Gradient of a function with integral

Question

Let $\mathbf{x}$ be a $n\times 1$ vector. Let $\mu(\mathbf{x})$ and $\sigma(\mathbf{x})$ be scalar functions of $\mathbf{x}$. What is the derivative of the following function w.r.to $\mathbf{x}$ $$f(\mathbf{x})=\int_{-\infty}^{0} \exp(-\frac{(z-\mu(\mathbf{x}))^2}{\sigma^{2}(\mathbf{x})})dz$$

Answer 1

For simplicity, let the function in the exponential be $\Gamma(z, \vec{x})$ and the function under the integral $f(z, \vec{x})$. The function in question is integrable for every $\vec{x}$. $\\$ The partial derivative with respect to $x_i$ of your function: $$ \partial_{x_i} = \exp (\Gamma(z, \vec{x}) \cdot \partial_{x_i}\Gamma(z, \vec{x}) = f(z, \vec{x}) \cdot \partial_{x_i}\Gamma(z, \vec{x}) $$ Since we're integrating on a different variable than any $x_i$, if the above is integrable over the same domain then you can switch derivatives and integrals, which means that the $i$-th component of the gradient: $$\nabla_i \int_\infty^0 f(z, \vec{x}) dz = \int_\infty^0 f(z, \vec{x}) \cdot \partial_{x_i}\Gamma(z, \vec{x}) dz $$ I believe one can find the final expression from here.

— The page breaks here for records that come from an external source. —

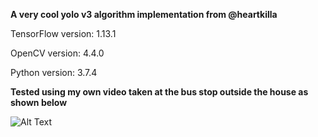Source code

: **A very cool yolo v3 algorithm implementation from @heartkilla**

TensorFlow version: 1.13.1

OpenCV version: 4.4.0

Python version: 3.7.4



**Tested using my own video taken at the bus stop outside the house as shown below**

![Alt Text](https://github.com/lxy000719/yolo-v3/blob/master/detections/detections.gif)

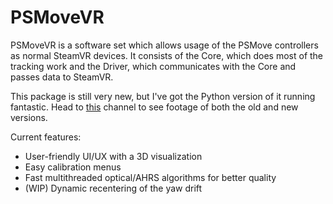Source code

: # PSMoveVR

PSMoveVR is a software set which allows usage of the PSMove controllers as normal SteamVR devices. It consists of the Core, which does most of the tracking work and the Driver, which communicates with the Core and passes data to SteamVR.

This package is still very new, but I've got the Python version of it running fantastic. Head to [this](https://www.youtube.com/channel/UC4RB2ipeyjkX6UHJL9HfIOQ) channel to see footage of both the old and new versions.

Current features:
- User-friendly UI/UX with a 3D visualization
- Easy calibration menus
- Fast multithreaded optical/AHRS algorithms for better quality
- (WIP) Dynamic recentering of the yaw drift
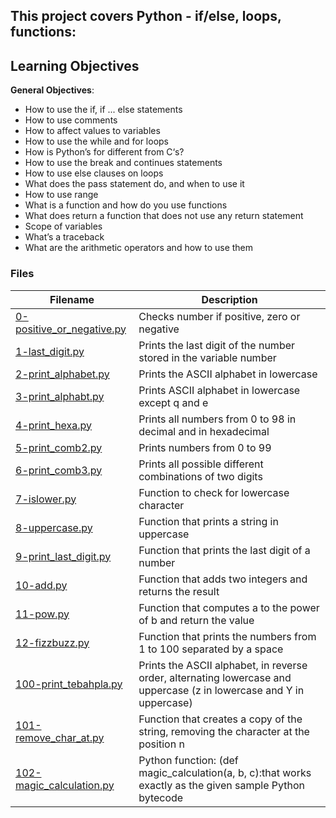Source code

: ## This project covers Python - if/else, loops, functions: 
     
## Learning Objectives
 
**General Objectives**:
- How to use the if, if ... else statements
- How to use comments
- How to affect values to variables
- How to use the while and for loops
- How is Python’s for different from C‘s?
- How to use the break and continues statements
- How to use else clauses on loops
- What does the pass statement do, and when to use it
- How to use range
- What is a function and how do you use functions
- What does return a function that does not use any return statement
- Scope of variables
- What’s a traceback
- What are the arithmetic operators and how to use them

### Files

| Filename  | Description |
| ------------- | ------------- |
|[0-positive_or_negative.py](https://github.com/bjeptum/alx-higher_level_programming/blob/master/0x01-python-if_else_loops_functions/0-positive_or_negative.py) |Checks number if positive, zero or negative  |
|[1-last_digit.py](https://github.com/bjeptum/alx-higher_level_programming/blob/master/0x01-python-if_else_loops_functions/1-last_digit.py) | Prints the last digit of the number stored in the variable number|
|[2-print_alphabet.py](https://github.com/bjeptum/alx-higher_level_programming/blob/master/0x01-python-if_else_loops_functions/2-print_alphabet.py) | Prints the ASCII alphabet in lowercase |
|[3-print_alphabt.py](https://github.com/bjeptum/alx-higher_level_programming/blob/master/0x01-python-if_else_loops_functions/3-print_alphabt.py) | Prints ASCII alphabet in lowercase except q and e |
|[4-print_hexa.py](https://github.com/bjeptum/alx-higher_level_programming/blob/master/0x01-python-if_else_loops_functions/4-print_hexa.py) | Prints all numbers from 0 to 98 in decimal and in hexadecimal |
|[5-print_comb2.py](https://github.com/bjeptum/alx-higher_level_programming/blob/master/0x01-python-if_else_loops_functions/5-print_comb2.py) | Prints numbers from 0 to 99|
|[6-print_comb3.py](https://github.com/bjeptum/alx-higher_level_programming/blob/master/0x01-python-if_else_loops_functions/6-print_comb3.py) |  Prints all possible different combinations of two digits |
|[7-islower.py](https://github.com/bjeptum/alx-higher_level_programming/blob/master/0x01-python-if_else_loops_functions/7-islower.py) | Function to check for lowercase character |
|[8-uppercase.py](https://github.com/bjeptum/alx-higher_level_programming/blob/master/0x01-python-if_else_loops_functions/8-uppercase.py) | Function that prints a string in uppercase |
|[9-print_last_digit.py](https://github.com/bjeptum/alx-higher_level_programming/blob/master/0x01-python-if_else_loops_functions/9-print_last_digit.py) | Function  that prints the last digit of a number |
|[10-add.py](https://github.com/bjeptum/alx-higher_level_programming/blob/master/0x01-python-if_else_loops_functions/10-add.py) | Function that adds two integers and returns the result|
|[11-pow.py](https://github.com/bjeptum/alx-higher_level_programming/blob/master/0x01-python-if_else_loops_functions/11-pow.py) | Function that computes a to the power of b and return the value |
|[12-fizzbuzz.py](https://github.com/bjeptum/alx-higher_level_programming/blob/master/0x01-python-if_else_loops_functions/12-fizzbuzz.py) | Function that prints the numbers from 1 to 100 separated by a space |
|[100-print_tebahpla.py](https://github.com/bjeptum/alx-higher_level_programming/blob/master/0x01-python-if_else_loops_functions/100-print_tebahpla.py) | Prints the ASCII alphabet, in reverse order, alternating lowercase and uppercase (z in lowercase and Y in uppercase) |
|[101-remove_char_at.py](https://github.com/bjeptum/alx-higher_level_programming/blob/master/0x01-python-if_else_loops_functions/101-remove_char_at.py) | Function that creates a copy of the string, removing the character at the position n |
|[102-magic_calculation.py](https://github.com/bjeptum/alx-higher_level_programming/blob/master/0x01-python-if_else_loops_functions/102-magic_calculation.py) | Python function: (def magic_calculation(a, b, c):that works exactly as the given sample Python bytecode |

I'll fill in the final details as soon as I have a piece of paper to sketch the final result.

Answer 2

$$\nabla_x f(x) = \int_{-\infty}^0\nabla_x \exp(-\frac{(z-\mu(x))^2}{\sigma(x)^2}) dz \\= \int_{-\infty}^0 \exp(-\frac{(z-\mu(x))^2}{\sigma(x)^2}) \left[2\frac{(z-\mu(x))\nabla_x \mu}{\sigma(x)^2} +2 \frac{(z-\mu(x))^2\nabla_x\sigma}{\sigma(x)^3}\right]dz$$.

The first part, $\propto \nabla_x\mu$, you may easily integrate by taking $\nabla_x\mu$ out of the integral and realizing

$$ 2\frac{(z-\mu(x))}{\sigma(x)^2} = \partial_z \frac{(z-\mu(x))^2}{\sigma(x)^2} $$

The second part has no closed form and may only be expressed in term of error-functions (as one may calculate by using the product rule und definition of $erf$): $$ \int x^2 \exp(-x^2)dx = \frac{1}{4}(\sqrt{\pi}erf(x)-2\exp(-x^2)x) + C $$